Australia has a mental health crisis, but not the one we think. Despite decades of soaring expenditure-funding has more than doubled in real terms-our national mental health hasn't improved. Suicide rates remain stubbornly high. Psychiatric drug use is at record levels. And each year, more people are diagnosed as mentally ill than the year before.
We're spending more and getting worse. That paradox should trouble us.
The problem isn't a lack of compassion or commitment. It's that we've built a system that produces patients rather than health. By medicalising normal distress, tying support to diagnosis, and rewarding ongoing treatment over recovery, we've created a diagnostic-industrial-government complex, a self-reinforcing system where everyone benefits from more diagnoses except the patient.
Advertisement
Consider the incentives. Clinicians need billable diagnoses to claim Medicare rebates. Schools access additional funding when students are labelled. Universities grant exam accommodations based on diagnostic status. Pharmaceutical companies expand markets. Advocacy groups grow membership. Governments get to appear responsive. And distressed individuals learn that the gateway to help requires adopting a medical identity.
The result? ADHD prescriptions have exploded from 500,000 annually in 2010 to 4.5 million in 2024. Autism diagnoses increased 350% between 2009 and 2022. One in five Australians now meets the criteria for a mental disorder in any given year. Among young people aged 16-24, it's approaching 40%.
Yet for all this diagnostic expansion, population well-being hasn't improved. The proportion of adults reporting high psychological distress has increased from 11% in 2011-12 to 15% by 2022-23. Something is badly wrong.

# USING THE INFORMATION
1) Answer these questions about the article on Australia's mental health:
(a) By how much has mental health funding grown in real terms?
(b) How many ADHD prescriptions were written in 2024?
(c) What proportion of adults reported high psychological distress by 2022-23?
2) Can you continue the article on Australia's mental health past its final paragraph?

# DATASET

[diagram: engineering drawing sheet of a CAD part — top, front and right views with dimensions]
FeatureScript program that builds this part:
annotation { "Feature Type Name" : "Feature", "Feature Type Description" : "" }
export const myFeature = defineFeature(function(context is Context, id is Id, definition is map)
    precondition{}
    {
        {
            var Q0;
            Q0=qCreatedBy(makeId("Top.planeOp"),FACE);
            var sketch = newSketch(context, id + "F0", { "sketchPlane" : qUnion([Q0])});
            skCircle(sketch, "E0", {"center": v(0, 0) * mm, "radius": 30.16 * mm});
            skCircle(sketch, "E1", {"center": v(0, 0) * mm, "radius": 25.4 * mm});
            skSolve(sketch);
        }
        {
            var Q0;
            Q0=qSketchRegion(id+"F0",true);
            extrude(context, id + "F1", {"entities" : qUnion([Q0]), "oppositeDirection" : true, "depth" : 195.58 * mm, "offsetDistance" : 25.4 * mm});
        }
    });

# LIST OF ANSWERS
1)
(a) It has more than doubled.
(b) 4.5 million.
(c) 15%.

2)
Are we just getting better at diagnosis?
That's the conventional explanation, but the evidence doesn't support it. If awareness and reduced stigma were the main drivers, we'd see proportional increases across all conditions. Instead, psychoses, the most stigmatised disorders, show stable prevalence, while autism, ADHD, and anxiety surge dramatically.
The expansion is concentrated precisely where diagnostic boundaries are most ambiguous and institutional incentives are strongest. The youngest children in each school year, for instance, are diagnosed with ADHD at twice the rate of their older classmates. That's not biology. That's developmental immaturity being pathologised because we set arbitrary school entry dates and expect all children to meet the same behavioural standards regardless of age.
Meanwhile, those with genuinely severe conditions are being failed. According to the Australian Productivity Commission, roughly half of all Medicare-subsidised mental health services go to people with mild or moderate symptoms, while those with severe, life-limiting psychiatric illness often receive fragmented care or none at all. A person with schizophrenia and a university student stressed over examinations compete for resources from the same pool. This is compassion without proportion.
Advertisement
The 'Thriving Kids' test case
The Australian government's recently announced 'Thriving Kids' program, a multi-billion-dollar early intervention initiative, represents a critical test. It could support families without diagnostic labelling, expect developmental catch-up, and measure success by how many children avoid long-term dependency. Or it could become another pipeline channelling children into permanent therapeutic identities. How we design it will reveal whether Australia is ready for genuine reform.
What reform looks like
Reform requires five fundamental shifts:
First, replace diagnosis-based eligibility with functional assessment. Allocate support based on what people can or cannot do, not whether they tick boxes in a diagnostic manual.
Second, adopt stepped care. Reserve expensive, intensive services for those who genuinely need them. Start with low-intensity interventions and step up only when necessary.
Third, address contextual causes before medicalising them. Many difficulties we label as disorders are better addressed through employment support, affordable housing, or policy reforms than through clinical pathways.
Fourth, reward recovery rather than retention. Reward providers for helping people return to work, education, or independent living, not for keeping them in ongoing treatment.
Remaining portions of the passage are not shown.